What is required → Beginning with the line containing "hfov_deg: 58.4" and ending with the last line of the records, set down every line exactly.

(Lens and sensor metadata)
★ ★ ★ ★

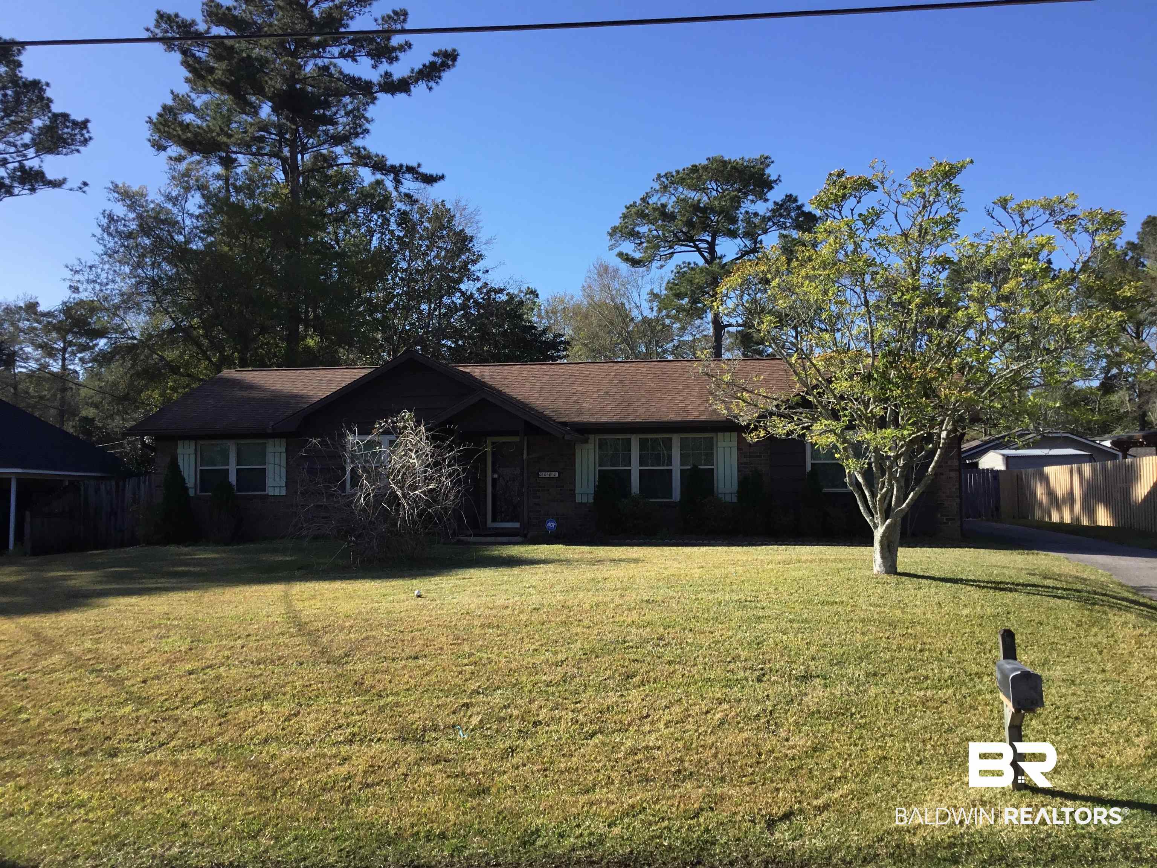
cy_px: 434
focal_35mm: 31
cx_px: 578
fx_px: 1036
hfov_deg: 58.4
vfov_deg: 45.4
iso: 25
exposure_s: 1/823
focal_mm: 3.3
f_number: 2.4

★ ★ ★ ★

Reply →
hfov_deg: 58.4
vfov_deg: 45.4
iso: 25
exposure_s: 1/823
focal_mm: 3.3
f_number: 2.4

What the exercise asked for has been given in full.